* **WHAT IS EXPECTED**: Among the entries below, only the lines starting at the one with "wrist: (197, 687)" and ending at the one with "ring mcp: (239, 1145)", both included, are to be printed exactly.

* **LISTED ENTRIES**:
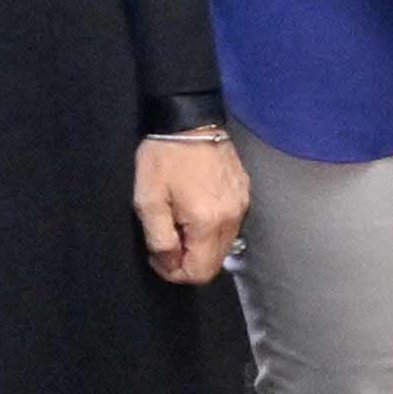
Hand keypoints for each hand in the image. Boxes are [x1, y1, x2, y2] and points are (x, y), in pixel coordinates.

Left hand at [135, 130, 250, 283]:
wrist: (190, 121)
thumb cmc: (163, 159)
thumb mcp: (148, 201)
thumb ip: (160, 239)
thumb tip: (170, 262)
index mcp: (208, 222)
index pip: (200, 272)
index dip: (174, 273)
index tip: (157, 255)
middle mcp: (232, 218)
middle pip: (215, 263)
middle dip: (188, 261)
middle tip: (165, 242)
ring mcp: (242, 205)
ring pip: (223, 245)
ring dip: (200, 245)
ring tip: (178, 223)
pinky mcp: (244, 193)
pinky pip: (230, 225)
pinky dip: (211, 228)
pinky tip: (194, 209)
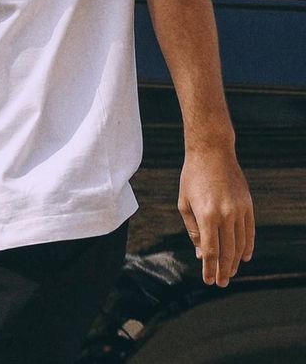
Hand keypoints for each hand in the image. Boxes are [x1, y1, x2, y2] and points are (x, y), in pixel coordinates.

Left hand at [178, 147, 254, 287]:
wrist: (211, 152)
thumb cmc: (192, 177)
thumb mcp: (184, 203)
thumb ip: (193, 230)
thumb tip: (201, 254)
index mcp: (206, 215)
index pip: (210, 251)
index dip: (209, 269)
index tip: (209, 281)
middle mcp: (225, 214)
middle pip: (227, 252)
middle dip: (224, 270)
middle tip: (221, 282)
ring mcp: (239, 210)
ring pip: (240, 244)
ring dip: (235, 261)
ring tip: (230, 272)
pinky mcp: (248, 205)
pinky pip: (250, 231)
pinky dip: (247, 246)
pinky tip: (244, 256)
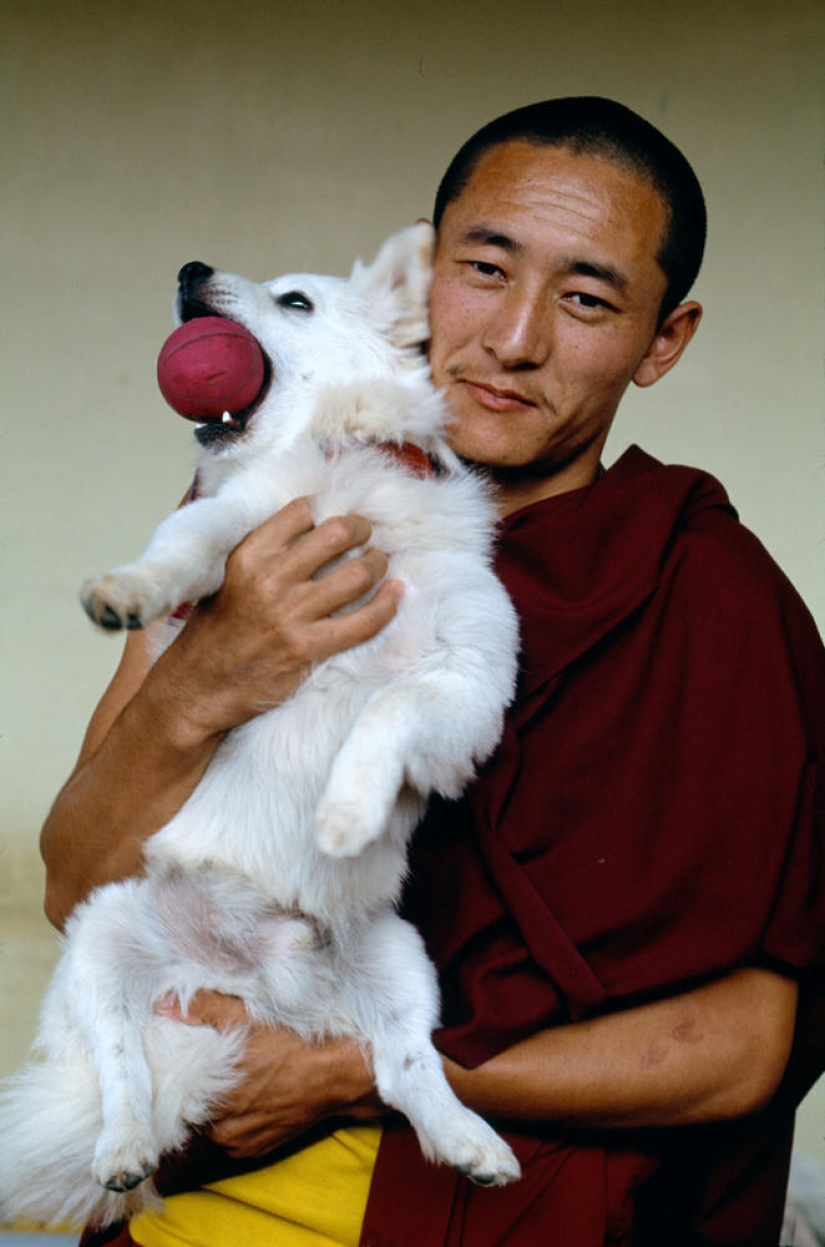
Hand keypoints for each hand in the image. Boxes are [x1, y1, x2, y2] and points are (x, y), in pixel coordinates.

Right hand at [151, 498, 402, 741]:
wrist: (197, 687)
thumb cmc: (215, 633)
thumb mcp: (228, 578)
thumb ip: (264, 552)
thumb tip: (311, 527)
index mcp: (248, 555)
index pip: (302, 511)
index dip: (327, 508)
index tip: (337, 516)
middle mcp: (271, 579)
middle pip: (337, 534)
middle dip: (360, 529)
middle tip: (366, 535)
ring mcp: (291, 615)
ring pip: (357, 574)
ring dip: (377, 564)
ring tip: (378, 564)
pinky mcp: (308, 648)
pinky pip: (364, 621)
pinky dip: (387, 605)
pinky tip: (395, 594)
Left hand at [157, 991, 382, 1157]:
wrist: (336, 1075)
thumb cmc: (293, 1044)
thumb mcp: (248, 1018)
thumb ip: (203, 1009)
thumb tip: (162, 1005)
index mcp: (214, 1097)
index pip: (178, 1092)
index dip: (180, 1076)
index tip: (186, 1061)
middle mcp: (222, 1130)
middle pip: (196, 1108)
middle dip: (202, 1090)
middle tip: (216, 1067)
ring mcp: (239, 1145)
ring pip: (213, 1124)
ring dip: (219, 1107)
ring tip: (237, 1081)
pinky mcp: (255, 1153)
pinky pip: (233, 1137)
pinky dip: (237, 1120)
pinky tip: (252, 1098)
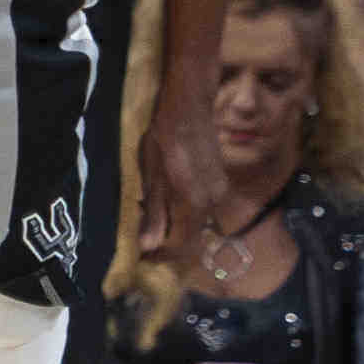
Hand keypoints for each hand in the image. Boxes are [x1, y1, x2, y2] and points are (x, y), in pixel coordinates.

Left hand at [134, 72, 218, 264]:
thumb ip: (154, 213)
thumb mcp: (152, 176)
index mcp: (194, 204)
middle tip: (144, 239)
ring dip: (176, 227)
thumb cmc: (164, 137)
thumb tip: (149, 247)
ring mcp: (219, 192)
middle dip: (168, 244)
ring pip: (198, 223)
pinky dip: (185, 213)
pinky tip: (168, 201)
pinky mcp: (220, 183)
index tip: (142, 258)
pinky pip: (202, 209)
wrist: (189, 106)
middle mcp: (212, 202)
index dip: (161, 256)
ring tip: (152, 216)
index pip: (181, 246)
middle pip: (192, 238)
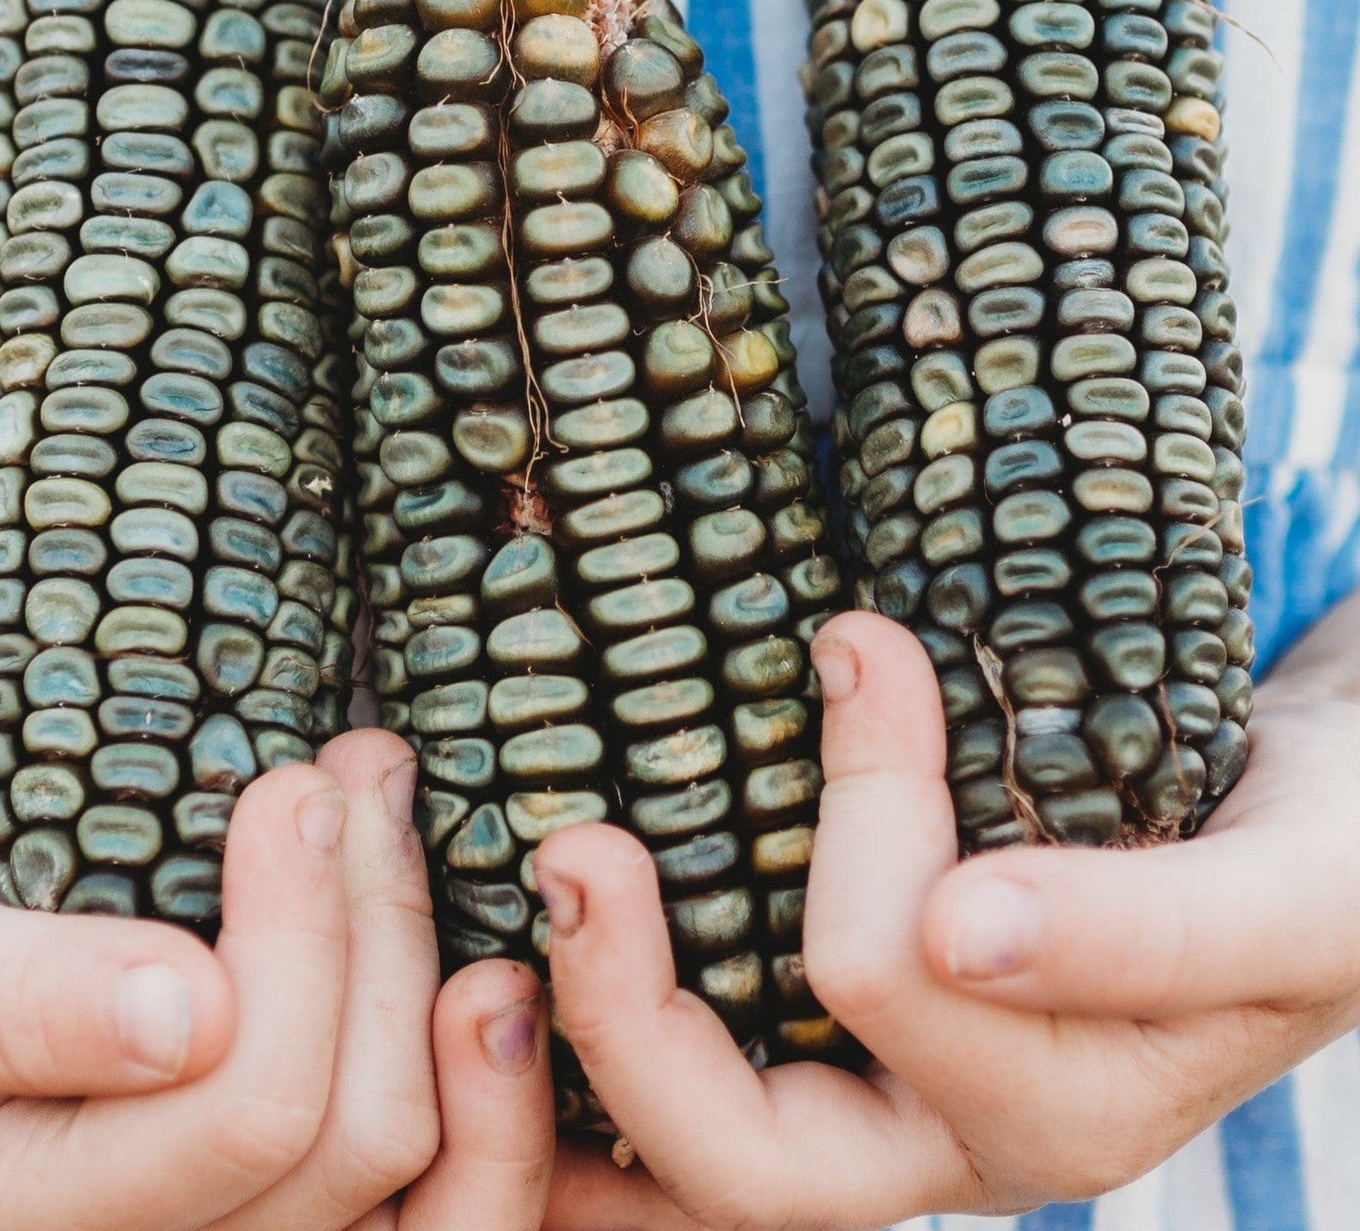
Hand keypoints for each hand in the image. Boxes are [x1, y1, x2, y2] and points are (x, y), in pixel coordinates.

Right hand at [0, 730, 556, 1230]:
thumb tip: (181, 1023)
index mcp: (47, 1216)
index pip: (245, 1112)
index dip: (301, 937)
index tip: (292, 783)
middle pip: (357, 1130)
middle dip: (375, 919)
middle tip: (354, 766)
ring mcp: (268, 1218)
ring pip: (433, 1147)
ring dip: (436, 952)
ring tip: (391, 802)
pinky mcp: (342, 1175)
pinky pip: (469, 1181)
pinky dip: (504, 1069)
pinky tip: (494, 956)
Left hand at [533, 609, 1359, 1228]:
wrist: (1322, 829)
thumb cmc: (1333, 855)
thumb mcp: (1290, 890)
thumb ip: (1145, 930)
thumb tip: (960, 928)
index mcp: (1059, 1109)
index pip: (895, 983)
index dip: (864, 813)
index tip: (863, 641)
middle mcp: (951, 1131)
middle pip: (751, 1160)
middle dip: (630, 1017)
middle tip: (573, 851)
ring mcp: (885, 1091)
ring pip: (693, 1155)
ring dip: (580, 1056)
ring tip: (522, 902)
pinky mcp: (840, 1030)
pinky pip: (698, 1075)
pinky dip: (603, 1037)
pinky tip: (536, 943)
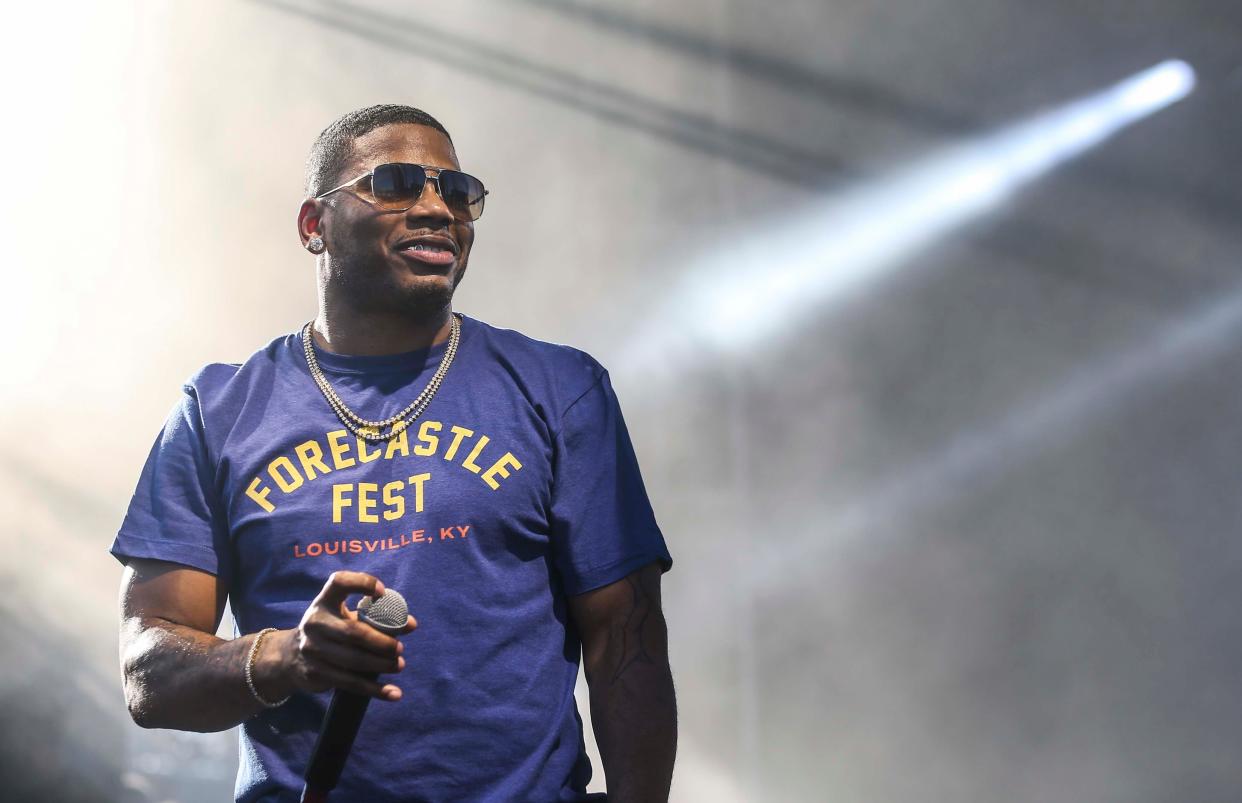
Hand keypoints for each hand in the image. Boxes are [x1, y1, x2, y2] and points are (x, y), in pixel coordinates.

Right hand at [261, 571, 417, 701]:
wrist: (291, 657)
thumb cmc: (332, 629)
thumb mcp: (347, 616)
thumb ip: (379, 617)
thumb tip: (411, 625)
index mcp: (324, 601)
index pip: (340, 582)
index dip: (362, 583)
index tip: (382, 592)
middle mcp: (315, 622)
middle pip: (353, 632)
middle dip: (381, 642)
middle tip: (399, 648)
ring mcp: (312, 649)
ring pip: (353, 660)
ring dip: (381, 665)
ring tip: (399, 665)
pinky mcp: (314, 673)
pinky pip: (350, 683)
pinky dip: (375, 689)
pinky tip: (394, 693)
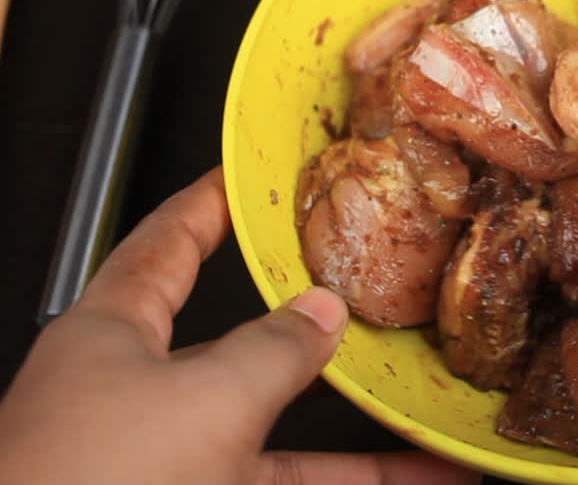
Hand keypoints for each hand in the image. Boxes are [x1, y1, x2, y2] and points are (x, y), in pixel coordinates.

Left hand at [0, 168, 477, 484]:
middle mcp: (135, 397)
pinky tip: (420, 480)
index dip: (208, 205)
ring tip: (427, 420)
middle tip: (366, 300)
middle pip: (239, 347)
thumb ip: (273, 350)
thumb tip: (321, 312)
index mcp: (111, 337)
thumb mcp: (206, 398)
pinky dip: (357, 481)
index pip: (165, 245)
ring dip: (359, 436)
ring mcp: (167, 461)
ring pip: (279, 435)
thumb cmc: (96, 481)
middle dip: (311, 332)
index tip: (244, 178)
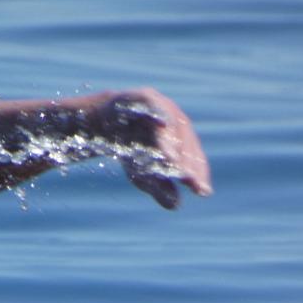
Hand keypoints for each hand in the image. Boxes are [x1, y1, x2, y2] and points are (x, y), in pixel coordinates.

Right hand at [103, 88, 211, 208]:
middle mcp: (175, 120)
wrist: (101, 121)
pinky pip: (150, 104)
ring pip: (170, 124)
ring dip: (172, 142)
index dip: (198, 173)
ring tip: (174, 161)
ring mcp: (160, 107)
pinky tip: (163, 124)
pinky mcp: (140, 97)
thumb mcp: (142, 173)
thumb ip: (158, 187)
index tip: (202, 191)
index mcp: (181, 137)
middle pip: (185, 141)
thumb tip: (175, 205)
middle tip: (188, 179)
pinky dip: (158, 113)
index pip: (193, 156)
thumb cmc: (129, 147)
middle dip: (187, 161)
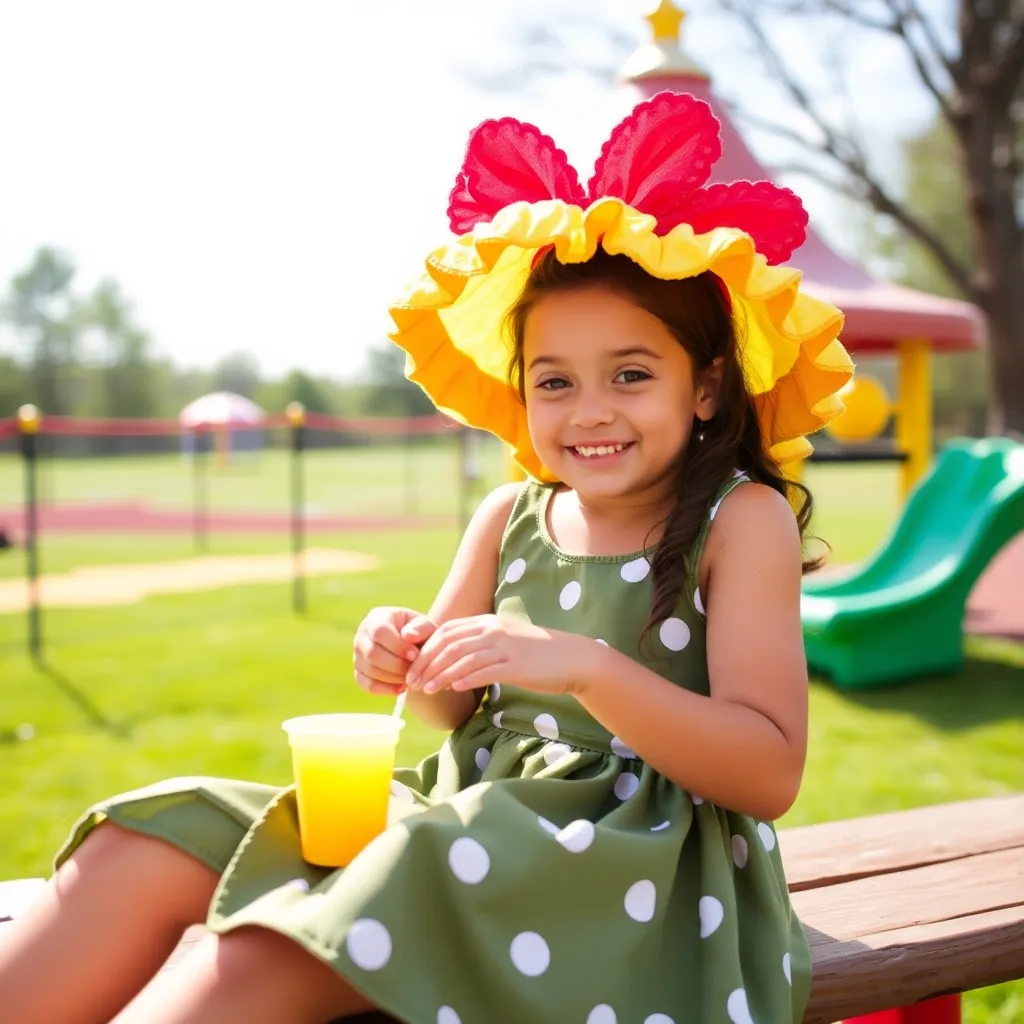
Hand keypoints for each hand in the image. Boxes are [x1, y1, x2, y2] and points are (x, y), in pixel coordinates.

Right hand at [353, 607, 435, 695]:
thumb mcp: (426, 626)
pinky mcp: (359, 672)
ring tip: (411, 677)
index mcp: (377, 617)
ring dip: (393, 678)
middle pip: (372, 653)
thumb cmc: (421, 633)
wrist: (415, 647)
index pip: (379, 632)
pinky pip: (367, 685)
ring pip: (369, 670)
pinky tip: (402, 687)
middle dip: (397, 665)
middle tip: (414, 669)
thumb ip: (422, 628)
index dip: (397, 646)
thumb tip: (408, 636)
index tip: (415, 655)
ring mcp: (358, 654)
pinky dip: (386, 689)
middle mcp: (362, 635)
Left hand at [405, 614, 595, 696]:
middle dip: (426, 664)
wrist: (571, 658)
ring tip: (426, 690)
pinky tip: (453, 689)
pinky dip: (465, 679)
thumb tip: (452, 660)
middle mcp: (494, 630)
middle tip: (412, 683)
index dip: (426, 649)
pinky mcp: (516, 665)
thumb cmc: (536, 653)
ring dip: (440, 675)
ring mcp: (505, 647)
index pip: (446, 631)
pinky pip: (485, 671)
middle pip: (449, 644)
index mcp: (488, 622)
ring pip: (462, 659)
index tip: (413, 667)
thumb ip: (480, 644)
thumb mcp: (505, 641)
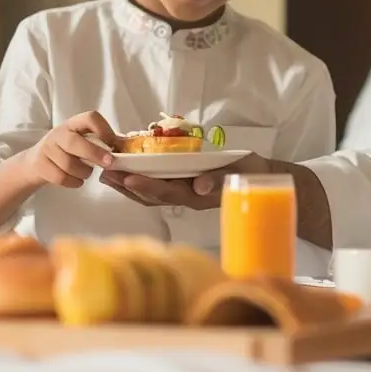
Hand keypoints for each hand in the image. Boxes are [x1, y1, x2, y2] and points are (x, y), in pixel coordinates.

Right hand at [15, 111, 120, 189]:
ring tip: (87, 173)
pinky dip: (73, 182)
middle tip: (109, 163)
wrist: (36, 162)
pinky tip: (76, 180)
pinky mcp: (39, 165)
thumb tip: (126, 146)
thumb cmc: (67, 151)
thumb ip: (102, 142)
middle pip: (74, 142)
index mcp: (74, 124)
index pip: (90, 118)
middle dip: (94, 154)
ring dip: (83, 172)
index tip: (114, 144)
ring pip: (68, 163)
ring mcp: (47, 148)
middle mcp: (59, 133)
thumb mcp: (83, 141)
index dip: (104, 129)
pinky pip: (60, 177)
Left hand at [100, 152, 274, 209]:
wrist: (264, 182)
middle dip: (128, 186)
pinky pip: (159, 191)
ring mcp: (187, 196)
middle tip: (106, 173)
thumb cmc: (253, 175)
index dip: (146, 185)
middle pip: (152, 196)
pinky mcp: (187, 191)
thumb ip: (220, 179)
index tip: (127, 177)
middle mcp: (188, 198)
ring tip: (108, 176)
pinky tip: (128, 177)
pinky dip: (141, 184)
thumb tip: (199, 186)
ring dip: (129, 187)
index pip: (167, 192)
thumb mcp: (240, 173)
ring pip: (152, 195)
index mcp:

* **WRITTEN ANSWER**:
wrist: (197, 687)
thumb cmc: (215, 633)
thumb mcp: (228, 578)
thumb ip: (264, 552)
thumb tip: (311, 527)
index mcp: (248, 555)
index pip: (302, 511)
index dip: (327, 508)
index tip: (337, 516)
middle mcp: (271, 579)
middle pip: (337, 534)
middle dip: (360, 529)
middle tip: (366, 535)
ring mcp: (291, 615)
ring pip: (357, 574)
ring dip: (377, 564)
ring tip: (378, 564)
pinky mcp: (308, 648)
pinky pip: (364, 621)
pinky dip: (387, 605)
pinky tip: (395, 594)
Left hand at [157, 991, 382, 1157]:
wrist: (336, 1075)
thumb cmc: (293, 1044)
thumb mcp: (248, 1018)
thumb ip: (203, 1009)
thumb tip: (162, 1005)
index mcp: (214, 1097)
index pip: (178, 1092)
index dip: (180, 1076)
index tip: (186, 1061)
middle mcp: (222, 1130)
middle pip: (196, 1108)
middle dip: (202, 1090)
middle tip: (216, 1067)
ring mcp: (239, 1145)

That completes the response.